Mary Langenfeld-US PRESSWIRE - Presswire
Monday's annual Milwaukee Bucks Media Day produced its share of funny, interesting quotes. But at the end of the day, we still know as much about this team as we did on Sunday.
Actors go on talk show circuits for a very good (financial) reason: they want you to see their new movie. You need convincing that it's worth $10 and two hours of your time.
It makes sense, really; from the actors to the studios to the theaters, all brands benefit from a star actor exposing their human side on The Daily Show, David Letterman, etc. Certainly, you learn something about the movie, its origins, and why the people involved are so happy with it, but ultimately you never know how good the movie is until you've seen it yourself (or read Rotten Tomatoes).

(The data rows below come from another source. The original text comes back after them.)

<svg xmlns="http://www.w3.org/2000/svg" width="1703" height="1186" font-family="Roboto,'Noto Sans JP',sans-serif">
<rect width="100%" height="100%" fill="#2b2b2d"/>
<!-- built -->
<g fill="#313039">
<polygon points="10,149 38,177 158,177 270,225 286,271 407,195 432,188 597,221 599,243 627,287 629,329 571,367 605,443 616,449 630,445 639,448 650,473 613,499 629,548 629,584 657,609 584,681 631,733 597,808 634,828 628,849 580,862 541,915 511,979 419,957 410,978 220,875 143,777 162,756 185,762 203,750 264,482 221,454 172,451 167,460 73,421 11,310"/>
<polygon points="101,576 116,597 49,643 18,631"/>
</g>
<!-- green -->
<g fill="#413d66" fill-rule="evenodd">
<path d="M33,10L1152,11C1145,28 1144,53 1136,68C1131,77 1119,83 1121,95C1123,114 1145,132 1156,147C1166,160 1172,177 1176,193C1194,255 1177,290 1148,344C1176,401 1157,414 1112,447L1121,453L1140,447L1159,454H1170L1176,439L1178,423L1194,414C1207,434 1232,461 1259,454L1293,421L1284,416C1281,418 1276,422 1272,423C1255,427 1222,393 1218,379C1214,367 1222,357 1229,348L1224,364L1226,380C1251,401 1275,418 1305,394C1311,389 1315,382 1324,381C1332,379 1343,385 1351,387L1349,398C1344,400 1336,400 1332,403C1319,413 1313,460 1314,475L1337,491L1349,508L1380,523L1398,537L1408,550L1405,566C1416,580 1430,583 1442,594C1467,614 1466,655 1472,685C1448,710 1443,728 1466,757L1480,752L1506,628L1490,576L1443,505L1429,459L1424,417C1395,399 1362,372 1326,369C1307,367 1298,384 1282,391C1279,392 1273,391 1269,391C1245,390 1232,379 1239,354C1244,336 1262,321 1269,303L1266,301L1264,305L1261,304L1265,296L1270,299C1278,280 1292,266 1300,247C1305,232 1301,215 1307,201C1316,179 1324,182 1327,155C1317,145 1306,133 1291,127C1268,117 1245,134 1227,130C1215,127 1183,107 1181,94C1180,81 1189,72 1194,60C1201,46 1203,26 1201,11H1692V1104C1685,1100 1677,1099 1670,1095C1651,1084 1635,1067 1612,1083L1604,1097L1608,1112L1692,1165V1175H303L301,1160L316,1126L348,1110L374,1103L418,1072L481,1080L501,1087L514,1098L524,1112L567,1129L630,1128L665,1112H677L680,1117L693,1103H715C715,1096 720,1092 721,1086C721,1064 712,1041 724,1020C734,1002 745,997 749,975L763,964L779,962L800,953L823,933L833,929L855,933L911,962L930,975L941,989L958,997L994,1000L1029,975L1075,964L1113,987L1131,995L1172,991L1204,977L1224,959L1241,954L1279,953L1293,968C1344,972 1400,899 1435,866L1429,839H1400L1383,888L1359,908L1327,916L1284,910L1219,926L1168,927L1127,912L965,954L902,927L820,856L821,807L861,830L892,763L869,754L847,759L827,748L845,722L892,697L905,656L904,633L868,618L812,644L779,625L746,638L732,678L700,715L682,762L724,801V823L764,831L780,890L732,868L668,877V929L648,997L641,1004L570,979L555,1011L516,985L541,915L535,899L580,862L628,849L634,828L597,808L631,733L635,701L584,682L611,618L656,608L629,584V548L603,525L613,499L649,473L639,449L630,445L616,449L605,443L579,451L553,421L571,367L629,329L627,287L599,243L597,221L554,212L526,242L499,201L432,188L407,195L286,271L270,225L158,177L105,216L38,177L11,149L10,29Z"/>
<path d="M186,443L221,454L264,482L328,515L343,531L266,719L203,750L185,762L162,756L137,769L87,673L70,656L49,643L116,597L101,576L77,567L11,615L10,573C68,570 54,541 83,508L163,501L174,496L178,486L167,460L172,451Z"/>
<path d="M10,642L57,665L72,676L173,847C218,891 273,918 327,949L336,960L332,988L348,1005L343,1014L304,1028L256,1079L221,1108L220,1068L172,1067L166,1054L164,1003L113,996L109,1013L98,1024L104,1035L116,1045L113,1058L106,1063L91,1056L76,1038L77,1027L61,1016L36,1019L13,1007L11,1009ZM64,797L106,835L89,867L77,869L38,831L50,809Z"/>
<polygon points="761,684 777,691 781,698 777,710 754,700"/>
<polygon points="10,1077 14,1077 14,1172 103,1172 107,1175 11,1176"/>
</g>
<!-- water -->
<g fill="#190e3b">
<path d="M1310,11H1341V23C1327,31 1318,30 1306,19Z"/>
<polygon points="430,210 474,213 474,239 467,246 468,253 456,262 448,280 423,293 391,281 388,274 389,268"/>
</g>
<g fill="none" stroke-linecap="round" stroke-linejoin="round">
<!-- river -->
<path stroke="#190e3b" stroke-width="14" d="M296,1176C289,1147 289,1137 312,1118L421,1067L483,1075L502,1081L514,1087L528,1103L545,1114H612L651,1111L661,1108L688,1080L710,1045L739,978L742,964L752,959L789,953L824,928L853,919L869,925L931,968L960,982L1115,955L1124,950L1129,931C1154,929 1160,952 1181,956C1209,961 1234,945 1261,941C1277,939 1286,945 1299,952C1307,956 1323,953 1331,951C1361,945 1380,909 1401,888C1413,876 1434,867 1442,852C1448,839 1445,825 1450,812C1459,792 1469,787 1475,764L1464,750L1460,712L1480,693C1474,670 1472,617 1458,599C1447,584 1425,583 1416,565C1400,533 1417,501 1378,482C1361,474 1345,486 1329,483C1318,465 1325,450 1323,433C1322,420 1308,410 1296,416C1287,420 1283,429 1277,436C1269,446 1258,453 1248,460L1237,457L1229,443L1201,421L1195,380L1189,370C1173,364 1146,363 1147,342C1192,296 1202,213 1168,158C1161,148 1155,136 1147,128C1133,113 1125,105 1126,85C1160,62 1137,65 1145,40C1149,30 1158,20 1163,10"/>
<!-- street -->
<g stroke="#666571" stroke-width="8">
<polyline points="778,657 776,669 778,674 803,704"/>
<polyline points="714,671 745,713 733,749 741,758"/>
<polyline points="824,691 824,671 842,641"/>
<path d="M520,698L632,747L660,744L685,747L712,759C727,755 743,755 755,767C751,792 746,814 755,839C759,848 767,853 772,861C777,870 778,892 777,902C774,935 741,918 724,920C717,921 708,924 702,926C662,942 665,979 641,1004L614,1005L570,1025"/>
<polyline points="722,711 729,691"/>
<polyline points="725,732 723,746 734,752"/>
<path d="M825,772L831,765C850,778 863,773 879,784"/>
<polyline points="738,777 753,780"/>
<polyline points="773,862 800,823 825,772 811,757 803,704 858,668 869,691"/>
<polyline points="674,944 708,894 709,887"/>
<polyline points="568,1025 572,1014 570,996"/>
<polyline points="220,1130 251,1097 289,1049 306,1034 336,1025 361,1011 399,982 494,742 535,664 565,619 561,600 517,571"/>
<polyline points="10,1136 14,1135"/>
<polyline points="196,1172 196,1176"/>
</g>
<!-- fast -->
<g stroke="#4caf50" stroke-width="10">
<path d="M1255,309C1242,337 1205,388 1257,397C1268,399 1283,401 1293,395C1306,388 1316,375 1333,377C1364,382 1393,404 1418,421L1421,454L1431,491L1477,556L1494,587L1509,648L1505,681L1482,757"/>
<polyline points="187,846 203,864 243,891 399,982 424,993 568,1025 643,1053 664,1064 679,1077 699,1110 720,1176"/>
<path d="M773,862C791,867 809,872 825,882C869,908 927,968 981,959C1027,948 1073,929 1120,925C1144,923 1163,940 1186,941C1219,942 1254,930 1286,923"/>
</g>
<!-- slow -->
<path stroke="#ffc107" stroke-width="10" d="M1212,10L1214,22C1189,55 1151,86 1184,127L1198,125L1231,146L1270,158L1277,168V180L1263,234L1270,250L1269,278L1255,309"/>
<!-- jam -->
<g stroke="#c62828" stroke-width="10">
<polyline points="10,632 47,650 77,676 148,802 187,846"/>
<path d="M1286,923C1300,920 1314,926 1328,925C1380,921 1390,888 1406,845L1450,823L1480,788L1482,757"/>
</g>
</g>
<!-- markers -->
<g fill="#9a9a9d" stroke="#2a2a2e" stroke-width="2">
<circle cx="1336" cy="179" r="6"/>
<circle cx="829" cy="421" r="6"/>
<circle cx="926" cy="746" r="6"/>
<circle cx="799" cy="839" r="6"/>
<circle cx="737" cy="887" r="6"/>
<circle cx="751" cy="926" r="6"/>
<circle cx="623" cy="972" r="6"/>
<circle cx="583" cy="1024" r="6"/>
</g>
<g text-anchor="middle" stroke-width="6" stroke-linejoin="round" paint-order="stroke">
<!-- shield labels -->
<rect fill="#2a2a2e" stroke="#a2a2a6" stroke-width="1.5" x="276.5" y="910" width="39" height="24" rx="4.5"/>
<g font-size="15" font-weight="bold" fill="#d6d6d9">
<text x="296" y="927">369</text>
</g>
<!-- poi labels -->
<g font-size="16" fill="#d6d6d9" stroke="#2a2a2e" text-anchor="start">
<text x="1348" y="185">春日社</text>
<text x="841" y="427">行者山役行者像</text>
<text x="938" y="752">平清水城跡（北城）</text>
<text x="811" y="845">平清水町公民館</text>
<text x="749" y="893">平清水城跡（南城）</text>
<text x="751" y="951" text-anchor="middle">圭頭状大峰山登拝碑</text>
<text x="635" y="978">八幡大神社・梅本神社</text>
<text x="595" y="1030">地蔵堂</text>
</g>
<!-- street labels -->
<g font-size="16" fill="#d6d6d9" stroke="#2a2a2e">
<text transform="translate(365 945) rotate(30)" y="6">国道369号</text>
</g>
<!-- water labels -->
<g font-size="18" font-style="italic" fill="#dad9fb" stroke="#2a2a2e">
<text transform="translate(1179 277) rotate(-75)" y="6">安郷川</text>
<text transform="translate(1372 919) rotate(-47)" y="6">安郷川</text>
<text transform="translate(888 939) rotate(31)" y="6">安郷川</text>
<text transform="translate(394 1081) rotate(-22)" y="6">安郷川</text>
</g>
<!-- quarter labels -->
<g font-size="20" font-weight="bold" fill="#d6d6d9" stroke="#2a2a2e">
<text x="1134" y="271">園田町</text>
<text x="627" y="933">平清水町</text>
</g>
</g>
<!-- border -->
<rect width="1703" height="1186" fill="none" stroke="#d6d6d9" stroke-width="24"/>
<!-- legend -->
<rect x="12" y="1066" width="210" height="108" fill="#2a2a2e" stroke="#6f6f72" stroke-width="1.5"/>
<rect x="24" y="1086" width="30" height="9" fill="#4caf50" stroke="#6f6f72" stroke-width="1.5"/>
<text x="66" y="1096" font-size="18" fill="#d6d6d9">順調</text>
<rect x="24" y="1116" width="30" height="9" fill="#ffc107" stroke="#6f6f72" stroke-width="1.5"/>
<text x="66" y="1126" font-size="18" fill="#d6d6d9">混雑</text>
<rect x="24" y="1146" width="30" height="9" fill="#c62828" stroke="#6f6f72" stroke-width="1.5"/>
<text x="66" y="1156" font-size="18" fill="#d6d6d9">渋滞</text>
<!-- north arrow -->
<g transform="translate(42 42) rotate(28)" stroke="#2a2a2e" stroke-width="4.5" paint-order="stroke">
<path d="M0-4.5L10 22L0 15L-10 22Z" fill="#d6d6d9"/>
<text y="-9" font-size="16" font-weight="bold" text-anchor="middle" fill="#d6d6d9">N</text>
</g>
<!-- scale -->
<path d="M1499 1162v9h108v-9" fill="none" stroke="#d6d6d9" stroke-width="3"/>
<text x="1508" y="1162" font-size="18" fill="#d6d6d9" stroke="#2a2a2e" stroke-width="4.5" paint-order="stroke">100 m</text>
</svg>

These cinematic PR tours aren't much different than anything you'll hear or read coming out of NBA media days. The Milwaukee Bucks held theirs on Monday, and it met expectations. Media day is essentially a movie trailer advertising the team's ambiguous knowns and unknowns. An opportunity to set the bar for a season expected to be better than the last. By design, we're left with more questions than answers.
Void of any meaningful game tape or locker room grumblings, it's hard to do anything but reflect on the disappointment that was 2011-12 and listen to the Bucks plant seeds of hope for 2012-13. This doesn't mean a preseason media session is fruitless; rather, players and coaches can only reveal so much information because they have only a little more than we do at this point.
Scott Skiles can't give an honest assessment of minute allocations because the 2012-13 Bucks were literally 18 some hours away from stepping onto a court together for the first time. John Henson can't tell you what the NBA grind feels like for a rookie without a real practice. Media members can only ask speculative questions based on past knowledge and future assumptions, neither of which produce revelations about the team's make-up.
We don't know if Brandon Jennings and Monta Ellis are going to mesh together over a full season, or repel each other like negative magnets. We can only predict (with unfailing optimism if you're taking media day quotes as gospel) how Skiles will shuffle and pair together his stacked front court on a nightly basis. What we do know, however, is there's work, and it needs to be done before November 2.